Artikel 11 Restitutie en overschrijving

  • 1. Indien in de loop van het jaar het haven- en kadegeld per keer is geheven en er wordt overgegaan tot heffing bij abonnement, wordt het reeds geheven haven- en kadegeld niet teruggegeven of verrekend.

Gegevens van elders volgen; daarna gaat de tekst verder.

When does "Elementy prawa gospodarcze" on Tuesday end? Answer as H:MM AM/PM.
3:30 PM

  • 2. Indien een vaartuig wordt vervangen door een ander vaartuig, wordt voor het vervangen vaartuig over de nog niet verstreken maanden van de lopende termijn het betaalde haven- en kadegeld op aanvraag van de belastingplichtige verrekend met het verschuldigde havengeld over die maanden voor het vervangende vaartuig, met dien verstande dat, indien het laatst genoemde haven- en kadegeld lager is dan het betaalde, teruggaaf van het verschil niet plaatsvindt.

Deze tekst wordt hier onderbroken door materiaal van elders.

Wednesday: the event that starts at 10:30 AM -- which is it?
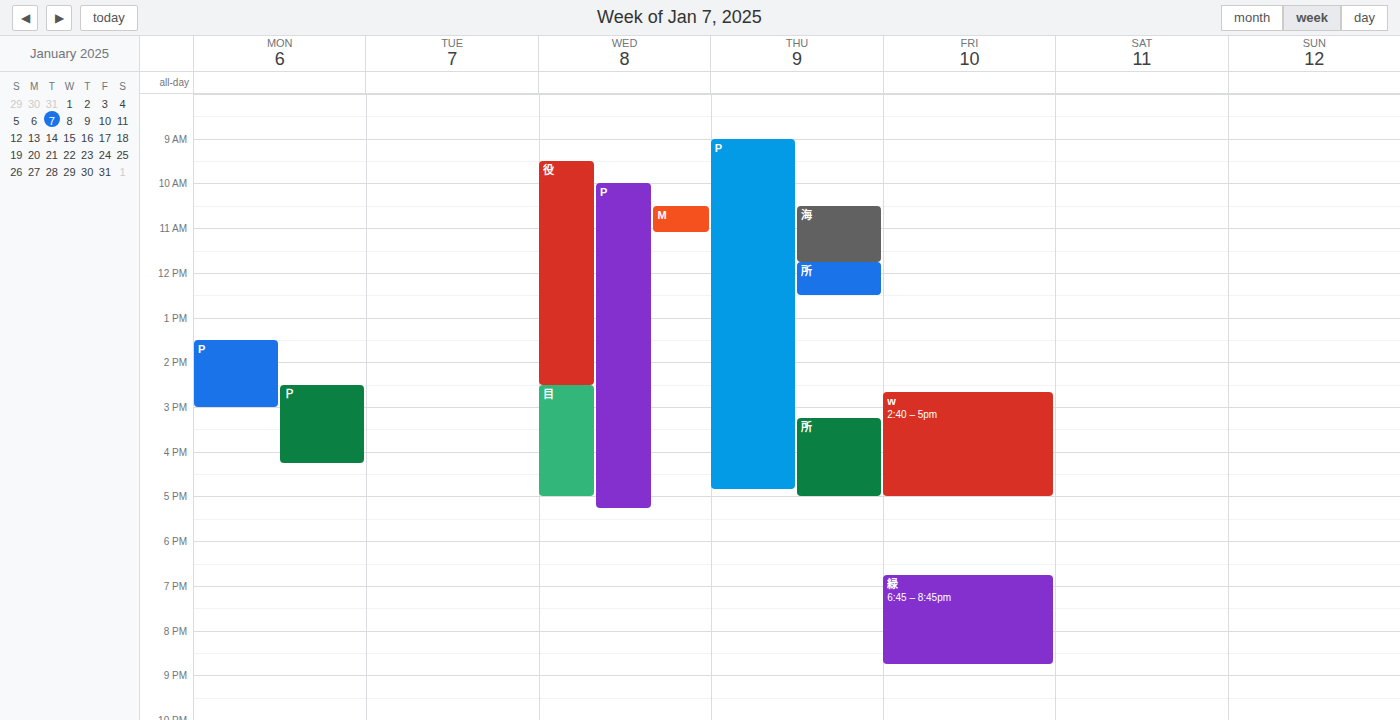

Hoofdstuk V Aanvullende bepalingen

Artikel 12 Kwijtschelding

Voor deze rechten wordt geen kwijtschelding verleend.

Artikel 13 Overgangsrecht

De "Verordening Scheepvaartrechten 2014", vastgesteld d.d. 6 november 2013, wordt ingetrokken met ingang van de artikel 14, tweede lid, genoemde datum van ingang van de heffing, met dien verstande dat zij van toepassing blijft op de belastbare feiten die zich voor die datum hebben voorgedaan.

Artikel 14 Inwerkingtreding

  • 1. Deze verordening treedt in werking met ingang van de eerste dag na die van de bekendmaking.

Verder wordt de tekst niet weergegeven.